Nous pen­sons en effet qu’un grand nombre de cama­rades espa­gnols sont capables de déve­lop­per un mou­ve­ment enri­chi de « luttes spé­ci­fiques » mais qui ne se coupe pas de la classe ouvrière ; cela est fon­da­men­tal pour que les pre­mières ne se carac­té­risent pas, comme trop sou­vent en France, comme des luttes réfor­mistes et même petites-bour­geoises, et que le mou­ve­ment de la seconde ne s’en­ferme pas dans une vision « dog­ma­tique et anti-uto­pique » de la lutte de classe.

Bref, un peu d’op­ti­misme et de triom­pha­lisme tous les 10 ans ça ne fait pas de mal, sur­tout chez nous qui ne le sommes guère en géné­ral. Nous conti­nuons donc à accor­der une large place au débat à l’Es­pagne ; c’est dans cet esprit que nous publions une grande par­tie des inter­views publiées dans le nº du 7 – 2‑77 de A rivis­ta anar­chi­ca ; le choix de tra­duire en tota­li­té cer­tains textes et d’autres en par­tie seule­ment nous sera cer­tai­ne­ment repro­ché ; nous devons dire sim­ple­ment que le choix n’a pas été le fruit d’une déci­sion col­lec­tive et réflé­chie, mais l’ins­pi­ra­tion pre­mière du tra­duc­teur des textes com­plets.

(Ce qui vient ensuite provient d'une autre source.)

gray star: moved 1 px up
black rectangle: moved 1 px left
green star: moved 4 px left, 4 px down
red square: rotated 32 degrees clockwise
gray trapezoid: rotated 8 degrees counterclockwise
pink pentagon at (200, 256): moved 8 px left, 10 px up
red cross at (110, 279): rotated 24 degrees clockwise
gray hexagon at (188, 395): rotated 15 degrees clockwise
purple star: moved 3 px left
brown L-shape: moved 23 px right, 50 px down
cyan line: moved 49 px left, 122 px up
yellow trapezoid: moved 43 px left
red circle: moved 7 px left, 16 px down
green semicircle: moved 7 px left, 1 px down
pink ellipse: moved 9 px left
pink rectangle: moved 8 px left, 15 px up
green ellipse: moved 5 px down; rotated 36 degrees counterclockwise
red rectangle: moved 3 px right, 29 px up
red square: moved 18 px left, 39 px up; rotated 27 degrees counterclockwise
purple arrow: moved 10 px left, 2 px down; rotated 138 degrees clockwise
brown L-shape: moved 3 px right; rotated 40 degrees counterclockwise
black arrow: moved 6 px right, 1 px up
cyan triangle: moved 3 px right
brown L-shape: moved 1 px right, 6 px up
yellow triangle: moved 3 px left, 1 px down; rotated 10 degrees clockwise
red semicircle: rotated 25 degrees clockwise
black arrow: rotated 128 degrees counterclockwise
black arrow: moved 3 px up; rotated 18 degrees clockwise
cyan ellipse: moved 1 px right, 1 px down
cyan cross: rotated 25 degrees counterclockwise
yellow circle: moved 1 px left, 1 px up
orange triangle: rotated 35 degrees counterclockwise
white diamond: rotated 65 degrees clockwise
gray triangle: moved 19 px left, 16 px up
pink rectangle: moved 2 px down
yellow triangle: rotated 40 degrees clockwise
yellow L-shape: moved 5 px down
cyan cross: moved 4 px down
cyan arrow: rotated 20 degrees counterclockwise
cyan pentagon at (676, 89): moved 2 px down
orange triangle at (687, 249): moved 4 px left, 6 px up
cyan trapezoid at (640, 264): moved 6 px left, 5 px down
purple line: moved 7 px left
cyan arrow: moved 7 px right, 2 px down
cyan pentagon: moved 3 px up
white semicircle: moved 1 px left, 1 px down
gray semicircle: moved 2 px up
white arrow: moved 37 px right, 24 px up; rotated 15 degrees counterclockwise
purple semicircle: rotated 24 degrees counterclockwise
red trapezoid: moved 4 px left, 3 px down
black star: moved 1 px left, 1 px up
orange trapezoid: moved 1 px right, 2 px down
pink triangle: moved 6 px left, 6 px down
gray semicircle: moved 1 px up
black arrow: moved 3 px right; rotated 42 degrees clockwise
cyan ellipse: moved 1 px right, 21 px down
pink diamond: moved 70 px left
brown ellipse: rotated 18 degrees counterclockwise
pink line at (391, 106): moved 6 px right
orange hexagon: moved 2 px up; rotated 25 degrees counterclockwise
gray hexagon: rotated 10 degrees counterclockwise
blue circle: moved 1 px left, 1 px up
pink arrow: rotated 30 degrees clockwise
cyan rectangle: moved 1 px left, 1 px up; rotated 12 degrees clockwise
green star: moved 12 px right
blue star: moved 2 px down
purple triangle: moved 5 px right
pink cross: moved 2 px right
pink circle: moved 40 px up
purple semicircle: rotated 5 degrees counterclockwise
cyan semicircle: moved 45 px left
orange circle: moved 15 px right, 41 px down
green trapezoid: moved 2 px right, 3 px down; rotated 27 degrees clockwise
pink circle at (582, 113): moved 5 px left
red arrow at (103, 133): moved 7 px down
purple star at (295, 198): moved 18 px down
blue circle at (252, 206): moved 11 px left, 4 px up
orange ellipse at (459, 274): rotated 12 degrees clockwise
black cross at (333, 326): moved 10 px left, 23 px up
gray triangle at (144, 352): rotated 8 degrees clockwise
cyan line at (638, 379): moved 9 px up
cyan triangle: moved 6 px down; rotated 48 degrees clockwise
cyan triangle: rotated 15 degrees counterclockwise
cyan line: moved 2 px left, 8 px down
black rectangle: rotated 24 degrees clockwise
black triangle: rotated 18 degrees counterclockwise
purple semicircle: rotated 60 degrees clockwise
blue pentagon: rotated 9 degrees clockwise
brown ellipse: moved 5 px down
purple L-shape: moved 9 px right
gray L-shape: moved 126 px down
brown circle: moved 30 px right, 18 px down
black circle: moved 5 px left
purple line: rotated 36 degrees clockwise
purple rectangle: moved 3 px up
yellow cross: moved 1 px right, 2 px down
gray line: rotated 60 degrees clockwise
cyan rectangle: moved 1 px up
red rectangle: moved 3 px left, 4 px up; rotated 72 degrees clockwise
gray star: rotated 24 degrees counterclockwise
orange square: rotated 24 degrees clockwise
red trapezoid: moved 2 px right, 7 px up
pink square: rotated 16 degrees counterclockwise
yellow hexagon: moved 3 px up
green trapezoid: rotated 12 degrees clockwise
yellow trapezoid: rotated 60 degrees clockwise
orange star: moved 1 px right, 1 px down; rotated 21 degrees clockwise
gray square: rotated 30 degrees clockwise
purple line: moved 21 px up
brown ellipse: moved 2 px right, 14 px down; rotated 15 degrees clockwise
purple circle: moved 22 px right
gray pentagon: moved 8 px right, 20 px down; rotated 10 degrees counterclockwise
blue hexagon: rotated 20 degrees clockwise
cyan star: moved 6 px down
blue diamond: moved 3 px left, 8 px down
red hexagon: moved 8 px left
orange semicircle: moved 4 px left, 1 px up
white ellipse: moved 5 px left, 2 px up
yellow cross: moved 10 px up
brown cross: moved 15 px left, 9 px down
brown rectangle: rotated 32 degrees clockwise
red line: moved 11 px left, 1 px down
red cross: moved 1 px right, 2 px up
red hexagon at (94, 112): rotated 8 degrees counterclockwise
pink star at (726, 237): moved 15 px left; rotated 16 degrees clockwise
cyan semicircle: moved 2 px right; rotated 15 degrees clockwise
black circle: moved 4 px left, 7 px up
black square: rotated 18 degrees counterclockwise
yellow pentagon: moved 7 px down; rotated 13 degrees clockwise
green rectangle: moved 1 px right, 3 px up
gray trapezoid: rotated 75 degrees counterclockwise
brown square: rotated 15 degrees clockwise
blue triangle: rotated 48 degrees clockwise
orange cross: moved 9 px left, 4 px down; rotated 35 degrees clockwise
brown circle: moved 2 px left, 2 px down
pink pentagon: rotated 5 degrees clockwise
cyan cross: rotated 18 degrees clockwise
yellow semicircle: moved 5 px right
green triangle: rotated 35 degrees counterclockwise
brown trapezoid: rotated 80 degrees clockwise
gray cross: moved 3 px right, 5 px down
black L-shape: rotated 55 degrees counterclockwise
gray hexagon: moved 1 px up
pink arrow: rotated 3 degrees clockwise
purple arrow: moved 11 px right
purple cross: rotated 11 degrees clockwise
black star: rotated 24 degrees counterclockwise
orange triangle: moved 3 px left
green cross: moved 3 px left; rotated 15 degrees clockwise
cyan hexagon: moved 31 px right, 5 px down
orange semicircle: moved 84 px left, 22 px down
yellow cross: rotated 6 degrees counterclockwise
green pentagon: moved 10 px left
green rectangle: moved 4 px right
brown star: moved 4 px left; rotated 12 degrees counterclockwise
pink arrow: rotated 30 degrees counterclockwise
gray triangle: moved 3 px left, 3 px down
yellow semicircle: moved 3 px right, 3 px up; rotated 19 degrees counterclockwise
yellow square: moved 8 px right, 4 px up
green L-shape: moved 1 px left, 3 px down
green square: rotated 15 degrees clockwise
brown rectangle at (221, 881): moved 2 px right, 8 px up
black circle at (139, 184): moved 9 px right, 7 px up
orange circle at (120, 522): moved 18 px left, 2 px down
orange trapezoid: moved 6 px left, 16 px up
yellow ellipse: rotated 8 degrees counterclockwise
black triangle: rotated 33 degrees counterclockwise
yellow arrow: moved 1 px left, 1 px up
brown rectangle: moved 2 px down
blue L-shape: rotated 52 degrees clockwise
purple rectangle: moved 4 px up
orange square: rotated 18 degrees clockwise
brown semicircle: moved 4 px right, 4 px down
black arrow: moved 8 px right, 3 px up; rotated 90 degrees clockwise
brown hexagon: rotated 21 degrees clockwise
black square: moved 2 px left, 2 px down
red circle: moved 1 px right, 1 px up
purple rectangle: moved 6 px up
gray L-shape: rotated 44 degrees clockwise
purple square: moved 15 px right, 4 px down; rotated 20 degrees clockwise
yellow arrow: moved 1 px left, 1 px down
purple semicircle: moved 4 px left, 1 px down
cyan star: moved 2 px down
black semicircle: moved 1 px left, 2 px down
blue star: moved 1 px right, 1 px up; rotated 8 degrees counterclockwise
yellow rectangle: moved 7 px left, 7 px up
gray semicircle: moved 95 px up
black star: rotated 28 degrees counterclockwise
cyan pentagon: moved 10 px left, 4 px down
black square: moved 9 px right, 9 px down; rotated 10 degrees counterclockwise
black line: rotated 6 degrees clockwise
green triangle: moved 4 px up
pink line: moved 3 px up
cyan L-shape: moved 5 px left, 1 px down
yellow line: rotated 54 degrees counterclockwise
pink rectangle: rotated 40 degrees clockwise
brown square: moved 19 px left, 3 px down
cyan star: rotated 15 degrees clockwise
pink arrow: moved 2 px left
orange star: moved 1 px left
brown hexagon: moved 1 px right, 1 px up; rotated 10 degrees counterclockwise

Nous avons ensuite adjoint les extraits des autres textes, en nous ser­vant du tra­vail qu’un cama­rade avait fait paral­lè­le­ment. Le décou­page numé­ro­té de l’en­semble per­met­tra de suivre plus faci­le­ment cer­tains com­men­taires et ser­vi­ra aus­si à ceux qui certainement 

Au centre de ce débat, l’a­nar­cho-syn­di­ca­lisme, le syn­di­ca­lisme tout court sont-ils pos­sibles et sou­hai­tables ? L’ar­ticle de Nico­las tente de don­ner une réponse en la fon­dant his­to­ri­que­ment ; par ailleurs, nous ren­voyons aus­si à l’in­ter­view d’E­do dans « Libé­ra­tion » du 15 – 4‑77 où notre cama­rade apporte des réponses pra­tiques au pos­sible dépas­se­ment du tri­angle : syn­di­ca­lisme-par­ti spé­ci­fique-rien du tout (atten­tisme élitiste).

Dans ce cadre aus­si la consti­tu­tion de « Mujeres Libres » est très impor­tante : c’est le pre­mier mou­ve­ment de femmes (dans ces der­nières années en Europe) qui se situe à contre-cou­rant tant de l’in­té­gra­tion de la ques­tion fémi­nine dans les orga­ni­sa­tions machistes (groupe femmes de telle ou telle orga­ni­sa­tion), que du fémi­nisme bour­geois et réfor­miste qui pré­tend jeter la lutte de classes aux orties. Cela ne signi­fie pour­tant nul­le­ment que nous n’ayons rien à dire ou à redire : une cama­rade de la « Lan­terne Noire » entame le débat sur quelques points à la suite de la publi­ca­tion de textes et d’in­ter­views de « Mujeres Libres ».